L’Inspecteur général Amadou Konaté, directeur général des Douanes du Mali, s’adressant à la presse
La
cérémonie de clôture été présidée par l’Inspecteur général Amadou Konaté,
directeur général des Douanes du Mali et vice-président de la région
l’Organisation mondiale des douanes chargés du renseignement pour l’Afrique
occidentale et centrale (OMD-AOC). C’était en présence du directeur du Bureau
régional de liaison chargé du renseignement pour l’Afrique central (BRLR),
Ibrahim Njoya. Les participants ont mené durant cinq jours des réflexions
intenses sur le thème : «Frontières fragiles et optimisation des recettes
douanières dans la région : enjeux et perspectives.» Les échanges ont permis de
formuler une batterie de recommandations. Il a été ainsi demandé aux BRLR
d’engager un dialogue bilatéral avec les administrations douanières n’ayant pas
encore acquis le «nCEN», en vue d’élaborer des feuilles de route pour
l’acquisition de cet outil, de sensibiliser les responsables du programme
«TENTACLE» sur la nécessité d’impliquer les BRLR de la Région OMD AOC dans
leurs opérations et activités.
Outre
l’évaluation semestrielle des correspondants nationaux afin de suivre leurs
activités, la rencontre a recommandé d’identifier les besoins de soutien et
mieux les accompagner dans la réalisation de leurs missions et d’organiser deux
sessions de formation régionale virtuelles à l’intention des correspondants
nationaux, axée sur le renforcement de leurs capacités en matière de
renseignement douanier et sur la maîtrise des outils de lutte contre la fraude
développés par l’OMD.
Les
participants ont aussi invité les administrations douanières de supporter les
formations accélérées des correspondants nationaux nouvellement nommés sur le
renseignement, l’analyse des risques et les thèmes liés à la lutte contre la
fraude, de solliciter le concours de l’OMD pour la mise en place des plateformes «CENcomm»
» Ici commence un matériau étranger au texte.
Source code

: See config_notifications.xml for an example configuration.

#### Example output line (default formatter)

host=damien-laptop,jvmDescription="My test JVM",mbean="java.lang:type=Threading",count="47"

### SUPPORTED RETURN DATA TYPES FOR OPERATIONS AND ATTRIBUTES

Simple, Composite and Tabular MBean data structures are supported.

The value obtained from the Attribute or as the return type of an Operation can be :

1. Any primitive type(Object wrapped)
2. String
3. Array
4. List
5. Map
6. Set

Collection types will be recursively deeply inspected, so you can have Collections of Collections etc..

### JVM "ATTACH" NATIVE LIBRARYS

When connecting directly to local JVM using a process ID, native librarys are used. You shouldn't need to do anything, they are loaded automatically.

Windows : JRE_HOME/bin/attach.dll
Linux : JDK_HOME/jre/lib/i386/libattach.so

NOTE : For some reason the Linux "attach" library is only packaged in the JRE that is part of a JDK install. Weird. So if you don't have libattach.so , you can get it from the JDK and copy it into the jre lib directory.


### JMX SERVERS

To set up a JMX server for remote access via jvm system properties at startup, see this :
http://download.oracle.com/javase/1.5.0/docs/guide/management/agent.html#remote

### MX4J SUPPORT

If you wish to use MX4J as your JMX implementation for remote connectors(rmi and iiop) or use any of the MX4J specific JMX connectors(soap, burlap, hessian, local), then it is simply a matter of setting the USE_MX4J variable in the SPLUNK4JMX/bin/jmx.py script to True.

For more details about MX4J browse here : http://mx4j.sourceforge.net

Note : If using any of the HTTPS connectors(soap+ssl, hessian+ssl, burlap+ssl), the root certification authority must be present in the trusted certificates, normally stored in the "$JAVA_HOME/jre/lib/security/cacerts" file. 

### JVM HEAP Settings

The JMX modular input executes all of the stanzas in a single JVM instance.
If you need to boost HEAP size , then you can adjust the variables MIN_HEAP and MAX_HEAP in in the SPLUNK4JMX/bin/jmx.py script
national et du «nCEN», en vue de disposer d’une base de données nationale de
lutte contre la fraude et vulgariser le rôle des BRLR auprès des cellules de
renseignement financier.
Des
explications du directeur du BRLR, les experts ont unanimement reconnu que la
porosité des frontières et l’obsolescence des outils de contrôle dans un
contexte dans frontières fragilisées constituent un frein pour les services
dédiés à assurer une meilleure prise en charge des biens et des personnes, conformément
aux standards internationaux. Selon Ibrahim Njoya, il est essentiel de traiter
séparément les enjeux liés aux frontières fragiles, tels que la perte de
recettes fiscales, la contrebande, la fraude, le trafic illicite, le
terrorisme. Pour relever ces défis, il a préconisé des mesures telles que des
patrouilles mixtes et le renforcement des contrôles routiers, la collaboration
nationale avec les forces de sécurité pour certaines opérations au sein des
commissions spécialisées.
«Nos frontières souvent étendues et difficiles à contrôler, constituent à la fois des espaces de vulnérabilité et des zones d’opportunités pour renforcer la coopération, l’intelligence douanière et la mobilisation des ressources budgétaires», a indiqué l’Inspecteur général Amadou Konaté. Selon lui, les échanges ont mis en lumière plusieurs constats majeurs, notamment la nécessité d’une approche intégrée de la gestion des frontières reposant sur la coordination entre douanes, forces de sécurité et autres administrations partenaires.